One of the most debated issues in contemporary history and social sciences is the nature of the systemic changes in Central and Eastern Europe after 1989. Was it a ”democratic“, ”liberal“, ”neoliberal“, or ”capitalist“ revolution? What enabled the speedy change in 1989/1990 from a generally “democratic revolution” towards “liberal hegemony” stressing representative democracy, privatization and the capitalist “market without adjectives”? How come the “neoliberal governance” scored such an overwhelming success in the former socialist countries in the 1990s? We are more and more aware of the fact that the existing framework of research, focusing on either the “end of the Cold War and Communist dictatorship” in 1989 or the “beginning of democracy and capitalism” in the same year, has to be revised in order to answer these questions.

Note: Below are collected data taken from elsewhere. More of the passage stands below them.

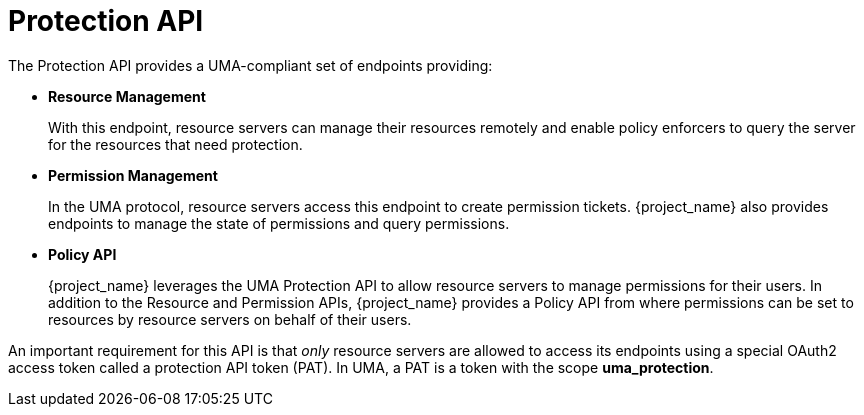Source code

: [[_service_protection_api]]
= Protection API

The Protection API provides a UMA-compliant set of endpoints providing:

* *Resource Management*
+
With this endpoint, resource servers can manage their resources remotely and enable policy enforcers to query the server for the resources that need protection.

* *Permission Management*
+
In the UMA protocol, resource servers access this endpoint to create permission tickets. {project_name} also provides
endpoints to manage the state of permissions and query permissions.

* *Policy API*
+
{project_name} leverages the UMA Protection API to allow resource servers to manage permissions for their users. In addition
to the Resource and Permission APIs, {project_name} provides a Policy API from where permissions can be set to resources by resource
servers on behalf of their users.

An important requirement for this API is that _only_ resource servers are allowed to access its endpoints using a special OAuth2 access token called a protection API token (PAT).
In UMA, a PAT is a token with the scope *uma_protection*.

Generally, the “neoliberal governance” is defined through several major elements, namely: dominance of the market at the expense of labor regulations (trade unions, tripartite, etc.); long-term public spending cuts and deregulations; privatization as a major tool creating a crucial social layer of responsible owners; replacement of the concept of ”public welfare” as a major socio-cultural cohesion principle by that of ”individual responsibility” and ”individual initiative.” Conceived as such, these principles dovetail neatly with major transformation policies of new liberal or liberal conservative political elites (especially the ODS and the ODA) in Czechoslovakia or Czechia in the early 1990s. These policies were presented as a radical breakaway from the Communist past and a denial of all other potential ”third way” temptations. At the same time, however, these ways of thinking and neoliberal governance principles emerged in its essential elements from political and economic thought, mental patterns and cultural and social practices of the late socialism. The rise of technocratic and expert layers of the ”managerial socialism”, growing significance of the socialist corporate sector as a counterweight to state and party structures, individualization and atomization of social life during the ”normalization“ period, and parallel increase of the value of private and informal relationships and bonds of trust (“familiarity”) at the expense of public activism – all of them can be considered a precondition for the ways and means the societies and states in Central and Eastern Europe were governed after 1989.
Today, the most influential research field - above all in the domains of sociology, anthropology and political economy - conceptualizing the continuities between the late socialism and post-socialism can be subsumed under the so-called neoliberal hegemony thesis bringing in a new perspective on Eastern and Central Europe’s position in the global order as well as critical interpretation of how post-socialism works on a micro level producing post-socialist, neo-liberal subjects.
The main objective of the present research project is to build upon some of the stimulating traits of critical post-socialism and neoliberalism studies, test them on the particular case of the Czech Republic. By exploring hypothetical continuities between the two political and socio-economic orders or - in other words - rethinking late-socialist expert and technocratic roots of the post-1989 neoliberal governance, we aim both at historicizing our current understanding of the early post-socialist period and at introducing more historical sensitivity to the existing academic debate on neoliberal post-socialism hitherto shaped mainly by sociologists, anthropologists and political economists.
The basic assumption of the present research project is that, on closer inspection, the turn to “neoliberal governance” after 1989 was based on a number of intellectual, mental and socio-cultural continuities related to the previous era. However, these were publicly blurred by an “anti-Communist gesture” (mechanisms and processes of the “coming to terms with the Communist past”) rhetorically rejecting the paternalistic state socialism. In order to explore these continuities and to historicize our understanding of that period, we need to “bracket the year 1989” and reconsider the whole period falling approximately between 1980 and 2000 as a period of a “long-lasting systemic change”. Such historical analysis should be pursued along two basic lines or in two conceptual fields. The first one concerns intellectual and conceptual history; the other aims at a micro-historical or micro-sociological analysis of knowledge production and power practices. They include: a) technocratic and expert discourses about the state, its economic role and governance potential, and b) central administrative and local power structures, forms of expert governance, and local management adaptation to the changing socio-political order.